***** LISTING SOURCE
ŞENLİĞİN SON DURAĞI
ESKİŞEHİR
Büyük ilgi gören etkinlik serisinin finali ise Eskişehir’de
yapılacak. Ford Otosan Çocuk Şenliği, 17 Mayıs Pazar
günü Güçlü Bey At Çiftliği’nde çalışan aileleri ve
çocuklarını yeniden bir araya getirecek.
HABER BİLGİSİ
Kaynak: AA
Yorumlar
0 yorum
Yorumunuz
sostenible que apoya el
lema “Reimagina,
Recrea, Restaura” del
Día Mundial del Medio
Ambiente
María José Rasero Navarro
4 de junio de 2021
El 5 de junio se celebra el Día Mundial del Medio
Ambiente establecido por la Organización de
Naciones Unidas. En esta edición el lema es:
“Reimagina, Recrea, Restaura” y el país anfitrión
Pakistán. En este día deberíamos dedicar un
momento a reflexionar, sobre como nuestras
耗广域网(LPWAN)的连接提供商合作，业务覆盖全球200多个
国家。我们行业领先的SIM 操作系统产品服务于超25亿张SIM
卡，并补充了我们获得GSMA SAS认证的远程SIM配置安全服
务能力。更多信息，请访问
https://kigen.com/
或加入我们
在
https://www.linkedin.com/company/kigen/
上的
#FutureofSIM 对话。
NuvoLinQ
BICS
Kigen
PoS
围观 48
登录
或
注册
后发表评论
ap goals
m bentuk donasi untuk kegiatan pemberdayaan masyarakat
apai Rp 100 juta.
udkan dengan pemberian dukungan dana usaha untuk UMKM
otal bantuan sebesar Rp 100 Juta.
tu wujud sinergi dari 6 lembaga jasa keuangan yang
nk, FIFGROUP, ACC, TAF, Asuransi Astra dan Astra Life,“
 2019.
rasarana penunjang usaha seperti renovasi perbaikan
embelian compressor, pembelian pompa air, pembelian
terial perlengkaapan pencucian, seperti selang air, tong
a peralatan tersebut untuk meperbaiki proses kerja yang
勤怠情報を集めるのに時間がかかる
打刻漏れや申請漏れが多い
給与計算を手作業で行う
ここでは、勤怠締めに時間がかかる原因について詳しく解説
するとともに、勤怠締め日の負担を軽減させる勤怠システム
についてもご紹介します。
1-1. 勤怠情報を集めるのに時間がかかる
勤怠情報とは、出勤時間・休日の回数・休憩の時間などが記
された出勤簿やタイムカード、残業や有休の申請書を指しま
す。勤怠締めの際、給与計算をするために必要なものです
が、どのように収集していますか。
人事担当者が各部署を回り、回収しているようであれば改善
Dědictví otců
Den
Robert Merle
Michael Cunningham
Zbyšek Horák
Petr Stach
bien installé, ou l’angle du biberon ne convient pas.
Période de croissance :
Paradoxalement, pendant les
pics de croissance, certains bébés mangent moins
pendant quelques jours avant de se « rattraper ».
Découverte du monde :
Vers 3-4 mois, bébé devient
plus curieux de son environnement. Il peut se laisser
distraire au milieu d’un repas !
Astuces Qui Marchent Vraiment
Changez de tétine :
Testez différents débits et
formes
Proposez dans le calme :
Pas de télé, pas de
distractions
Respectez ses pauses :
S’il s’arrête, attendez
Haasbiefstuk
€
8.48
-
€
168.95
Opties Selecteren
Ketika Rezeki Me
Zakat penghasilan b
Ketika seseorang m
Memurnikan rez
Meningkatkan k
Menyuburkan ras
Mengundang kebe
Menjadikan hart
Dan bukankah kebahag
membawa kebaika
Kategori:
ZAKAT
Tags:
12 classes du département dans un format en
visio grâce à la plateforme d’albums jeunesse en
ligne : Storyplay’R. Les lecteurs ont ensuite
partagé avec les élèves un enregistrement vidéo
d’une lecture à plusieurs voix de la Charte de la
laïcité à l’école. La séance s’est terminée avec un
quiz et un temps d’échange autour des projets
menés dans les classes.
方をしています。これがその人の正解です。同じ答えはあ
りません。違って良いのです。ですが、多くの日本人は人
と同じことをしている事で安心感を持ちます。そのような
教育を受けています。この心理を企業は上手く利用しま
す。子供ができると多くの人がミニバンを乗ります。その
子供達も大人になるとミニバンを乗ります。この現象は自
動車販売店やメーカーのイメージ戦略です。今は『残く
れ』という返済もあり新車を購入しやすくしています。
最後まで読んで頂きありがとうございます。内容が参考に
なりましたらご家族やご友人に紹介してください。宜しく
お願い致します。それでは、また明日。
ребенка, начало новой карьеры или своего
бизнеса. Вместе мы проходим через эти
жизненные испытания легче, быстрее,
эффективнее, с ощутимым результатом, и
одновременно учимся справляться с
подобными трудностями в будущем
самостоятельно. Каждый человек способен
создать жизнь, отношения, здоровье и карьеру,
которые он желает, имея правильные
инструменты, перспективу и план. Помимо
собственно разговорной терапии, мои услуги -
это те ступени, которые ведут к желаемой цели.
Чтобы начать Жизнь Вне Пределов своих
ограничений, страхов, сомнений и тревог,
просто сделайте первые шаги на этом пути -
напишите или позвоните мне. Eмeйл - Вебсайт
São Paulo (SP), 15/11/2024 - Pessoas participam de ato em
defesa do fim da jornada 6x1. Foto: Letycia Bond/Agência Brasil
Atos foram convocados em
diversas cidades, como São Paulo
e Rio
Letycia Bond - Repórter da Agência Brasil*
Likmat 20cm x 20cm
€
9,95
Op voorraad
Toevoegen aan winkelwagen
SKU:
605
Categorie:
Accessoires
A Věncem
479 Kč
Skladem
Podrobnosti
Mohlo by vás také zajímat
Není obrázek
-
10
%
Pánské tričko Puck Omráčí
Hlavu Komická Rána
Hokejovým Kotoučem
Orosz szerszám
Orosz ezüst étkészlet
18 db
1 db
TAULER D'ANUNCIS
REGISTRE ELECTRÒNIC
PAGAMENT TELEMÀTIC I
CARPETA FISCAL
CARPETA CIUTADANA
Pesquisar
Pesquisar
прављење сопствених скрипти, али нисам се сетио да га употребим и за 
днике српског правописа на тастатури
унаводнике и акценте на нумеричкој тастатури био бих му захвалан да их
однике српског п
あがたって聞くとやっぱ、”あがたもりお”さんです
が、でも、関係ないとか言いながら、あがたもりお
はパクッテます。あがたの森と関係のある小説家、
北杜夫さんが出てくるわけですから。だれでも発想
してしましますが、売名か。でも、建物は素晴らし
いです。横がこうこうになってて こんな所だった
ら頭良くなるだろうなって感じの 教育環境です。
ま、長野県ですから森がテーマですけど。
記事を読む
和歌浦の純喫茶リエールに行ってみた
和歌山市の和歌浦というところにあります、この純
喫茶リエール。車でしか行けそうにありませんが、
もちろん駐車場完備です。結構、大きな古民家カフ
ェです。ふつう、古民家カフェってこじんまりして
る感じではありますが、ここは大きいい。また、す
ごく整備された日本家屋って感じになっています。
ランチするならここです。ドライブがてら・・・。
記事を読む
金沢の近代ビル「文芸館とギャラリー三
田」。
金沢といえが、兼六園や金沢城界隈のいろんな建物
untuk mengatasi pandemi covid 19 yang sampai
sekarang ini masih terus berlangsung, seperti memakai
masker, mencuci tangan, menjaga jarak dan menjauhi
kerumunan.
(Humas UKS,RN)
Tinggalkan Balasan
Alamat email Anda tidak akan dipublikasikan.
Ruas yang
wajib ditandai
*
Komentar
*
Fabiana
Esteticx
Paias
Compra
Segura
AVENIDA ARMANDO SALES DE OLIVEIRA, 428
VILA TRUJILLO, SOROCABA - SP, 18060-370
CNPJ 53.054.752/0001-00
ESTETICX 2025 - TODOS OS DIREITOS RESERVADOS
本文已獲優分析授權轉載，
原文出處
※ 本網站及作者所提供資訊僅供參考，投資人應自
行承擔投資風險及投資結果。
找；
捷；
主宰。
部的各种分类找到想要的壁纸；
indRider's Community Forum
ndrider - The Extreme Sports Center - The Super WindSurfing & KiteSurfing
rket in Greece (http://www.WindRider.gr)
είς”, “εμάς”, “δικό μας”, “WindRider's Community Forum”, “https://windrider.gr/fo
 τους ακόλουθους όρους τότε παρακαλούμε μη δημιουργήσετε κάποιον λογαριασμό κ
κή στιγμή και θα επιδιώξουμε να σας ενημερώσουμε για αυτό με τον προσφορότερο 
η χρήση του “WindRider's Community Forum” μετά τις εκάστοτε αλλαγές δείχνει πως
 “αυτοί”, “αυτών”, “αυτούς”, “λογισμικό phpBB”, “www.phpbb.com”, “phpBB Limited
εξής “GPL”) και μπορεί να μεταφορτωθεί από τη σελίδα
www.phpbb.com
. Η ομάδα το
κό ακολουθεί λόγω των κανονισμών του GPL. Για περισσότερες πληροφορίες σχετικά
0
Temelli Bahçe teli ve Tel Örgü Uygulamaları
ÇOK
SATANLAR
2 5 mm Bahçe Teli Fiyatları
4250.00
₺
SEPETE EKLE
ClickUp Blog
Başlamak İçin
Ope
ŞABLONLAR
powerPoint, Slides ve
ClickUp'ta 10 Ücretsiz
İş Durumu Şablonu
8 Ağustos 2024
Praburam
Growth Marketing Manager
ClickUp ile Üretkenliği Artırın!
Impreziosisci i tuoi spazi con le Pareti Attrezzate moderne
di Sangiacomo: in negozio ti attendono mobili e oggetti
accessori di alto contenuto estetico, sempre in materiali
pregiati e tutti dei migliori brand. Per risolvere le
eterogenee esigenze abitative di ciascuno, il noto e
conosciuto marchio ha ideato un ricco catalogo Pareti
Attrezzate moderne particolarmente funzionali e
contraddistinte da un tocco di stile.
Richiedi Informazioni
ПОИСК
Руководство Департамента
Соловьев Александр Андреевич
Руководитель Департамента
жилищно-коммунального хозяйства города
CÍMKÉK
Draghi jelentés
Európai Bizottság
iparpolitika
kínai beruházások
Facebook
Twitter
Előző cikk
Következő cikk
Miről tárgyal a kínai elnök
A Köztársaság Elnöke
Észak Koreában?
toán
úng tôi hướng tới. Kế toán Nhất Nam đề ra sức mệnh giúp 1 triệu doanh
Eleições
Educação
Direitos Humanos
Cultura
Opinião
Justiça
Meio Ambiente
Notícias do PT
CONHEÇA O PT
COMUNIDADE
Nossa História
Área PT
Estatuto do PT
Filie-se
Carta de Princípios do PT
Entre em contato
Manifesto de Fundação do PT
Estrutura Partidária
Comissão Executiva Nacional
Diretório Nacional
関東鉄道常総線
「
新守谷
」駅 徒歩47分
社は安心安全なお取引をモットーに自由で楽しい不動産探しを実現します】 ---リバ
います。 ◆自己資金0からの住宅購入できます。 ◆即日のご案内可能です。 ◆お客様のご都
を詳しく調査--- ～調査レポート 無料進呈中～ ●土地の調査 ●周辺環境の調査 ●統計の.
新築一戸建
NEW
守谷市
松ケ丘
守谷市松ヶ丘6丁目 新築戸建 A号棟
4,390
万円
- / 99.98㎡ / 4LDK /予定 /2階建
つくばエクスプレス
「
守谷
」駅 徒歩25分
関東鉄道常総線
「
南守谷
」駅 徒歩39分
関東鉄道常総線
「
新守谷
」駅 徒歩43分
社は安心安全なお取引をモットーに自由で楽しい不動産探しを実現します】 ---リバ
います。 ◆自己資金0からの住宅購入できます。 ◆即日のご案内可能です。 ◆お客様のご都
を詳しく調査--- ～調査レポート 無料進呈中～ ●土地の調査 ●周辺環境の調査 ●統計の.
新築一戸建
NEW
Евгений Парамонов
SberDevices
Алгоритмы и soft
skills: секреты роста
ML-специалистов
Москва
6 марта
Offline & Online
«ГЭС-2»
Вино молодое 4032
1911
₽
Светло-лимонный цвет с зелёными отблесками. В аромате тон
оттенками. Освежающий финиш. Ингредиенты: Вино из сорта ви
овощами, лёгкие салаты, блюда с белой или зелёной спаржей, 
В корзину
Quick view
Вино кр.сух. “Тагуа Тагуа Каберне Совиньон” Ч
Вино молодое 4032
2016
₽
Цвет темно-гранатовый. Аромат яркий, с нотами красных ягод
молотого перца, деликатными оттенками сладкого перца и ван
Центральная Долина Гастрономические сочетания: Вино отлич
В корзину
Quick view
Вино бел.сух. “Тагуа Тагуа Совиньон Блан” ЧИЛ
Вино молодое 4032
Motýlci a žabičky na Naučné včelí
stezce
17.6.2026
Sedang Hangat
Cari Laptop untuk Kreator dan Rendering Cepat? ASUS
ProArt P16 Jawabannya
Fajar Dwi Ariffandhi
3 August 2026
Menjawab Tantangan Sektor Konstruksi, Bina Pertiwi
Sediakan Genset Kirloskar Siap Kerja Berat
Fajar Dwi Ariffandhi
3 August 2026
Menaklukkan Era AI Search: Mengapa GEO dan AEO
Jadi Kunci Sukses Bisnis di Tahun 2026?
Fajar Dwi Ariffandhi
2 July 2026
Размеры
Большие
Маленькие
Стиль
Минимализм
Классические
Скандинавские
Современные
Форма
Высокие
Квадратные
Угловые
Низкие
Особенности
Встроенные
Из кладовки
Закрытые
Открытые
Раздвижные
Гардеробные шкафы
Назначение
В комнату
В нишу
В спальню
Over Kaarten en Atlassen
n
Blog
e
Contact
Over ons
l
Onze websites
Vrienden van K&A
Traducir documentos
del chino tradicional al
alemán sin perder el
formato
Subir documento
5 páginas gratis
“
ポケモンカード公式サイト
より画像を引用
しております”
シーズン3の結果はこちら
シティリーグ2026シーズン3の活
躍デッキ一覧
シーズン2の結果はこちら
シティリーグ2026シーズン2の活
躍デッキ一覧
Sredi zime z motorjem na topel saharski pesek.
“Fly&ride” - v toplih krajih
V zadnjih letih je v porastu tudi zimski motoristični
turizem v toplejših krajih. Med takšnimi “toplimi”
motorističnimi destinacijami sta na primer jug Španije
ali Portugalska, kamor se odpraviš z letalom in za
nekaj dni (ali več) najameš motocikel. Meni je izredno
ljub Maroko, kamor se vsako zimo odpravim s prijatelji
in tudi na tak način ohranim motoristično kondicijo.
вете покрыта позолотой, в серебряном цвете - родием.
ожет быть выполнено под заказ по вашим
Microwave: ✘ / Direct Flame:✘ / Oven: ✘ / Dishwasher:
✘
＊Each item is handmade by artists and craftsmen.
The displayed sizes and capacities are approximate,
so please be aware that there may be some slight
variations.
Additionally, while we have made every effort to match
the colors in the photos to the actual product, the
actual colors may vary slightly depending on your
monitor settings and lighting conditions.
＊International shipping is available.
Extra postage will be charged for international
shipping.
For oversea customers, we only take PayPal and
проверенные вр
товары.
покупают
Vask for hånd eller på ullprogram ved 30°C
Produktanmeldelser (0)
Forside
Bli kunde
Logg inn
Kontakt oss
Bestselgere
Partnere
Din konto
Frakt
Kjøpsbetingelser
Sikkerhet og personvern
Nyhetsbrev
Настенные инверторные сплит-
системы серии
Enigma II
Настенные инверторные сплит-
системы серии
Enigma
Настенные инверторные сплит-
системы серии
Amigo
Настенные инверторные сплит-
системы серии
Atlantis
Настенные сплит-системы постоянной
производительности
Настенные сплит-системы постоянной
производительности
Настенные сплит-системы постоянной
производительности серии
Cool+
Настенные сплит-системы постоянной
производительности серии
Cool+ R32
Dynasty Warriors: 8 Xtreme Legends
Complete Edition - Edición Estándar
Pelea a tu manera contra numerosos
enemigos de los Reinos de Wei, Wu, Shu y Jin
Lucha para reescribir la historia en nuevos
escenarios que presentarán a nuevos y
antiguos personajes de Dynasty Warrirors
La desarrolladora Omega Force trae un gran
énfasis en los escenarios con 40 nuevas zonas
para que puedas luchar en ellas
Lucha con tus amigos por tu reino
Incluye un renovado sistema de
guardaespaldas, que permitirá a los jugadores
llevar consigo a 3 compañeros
**********
Veuillez transformer en liste JSON de chaînes, à raison d'une chaîne par ligne et sans les lignes vides, uniquement les lignes du listing qui vont du début jusqu'à la ligne contenant « 国家。我们行业领先的SIM 操作系统产品服务于超25亿张SIM », celle-ci comprise.

RÉSULTAT OBTENU>
[
  "ŞENLİĞİN SON DURAĞI",
  "ESKİŞEHİR",
  "Büyük ilgi gören etkinlik serisinin finali ise Eskişehir’de",
  "yapılacak. Ford Otosan Çocuk Şenliği, 17 Mayıs Pazar",
  "günü Güçlü Bey At Çiftliği’nde çalışan aileleri ve",
  "çocuklarını yeniden bir araya getirecek.",
  "HABER BİLGİSİ",
  "Kaynak: AA",
  "Yorumlar",
  "0 yorum",
  "Yorumunuz",
  "sostenible que apoya el",
  "lema “Reimagina,",
  "Recrea, Restaura” del",
  "Día Mundial del Medio",
  "Ambiente",
  "María José Rasero Navarro",
  "4 de junio de 2021",
  "El 5 de junio se celebra el Día Mundial del Medio",
  "Ambiente establecido por la Organización de",
  "Naciones Unidas. En esta edición el lema es:",
  "“Reimagina, Recrea, Restaura” y el país anfitrión",
  "Pakistán. En este día deberíamos dedicar un",
  "momento a reflexionar, sobre como nuestras",
  "耗广域网(LPWAN)的连接提供商合作，业务覆盖全球200多个",
  "国家。我们行业领先的SIM 操作系统产品服务于超25亿张SIM"
]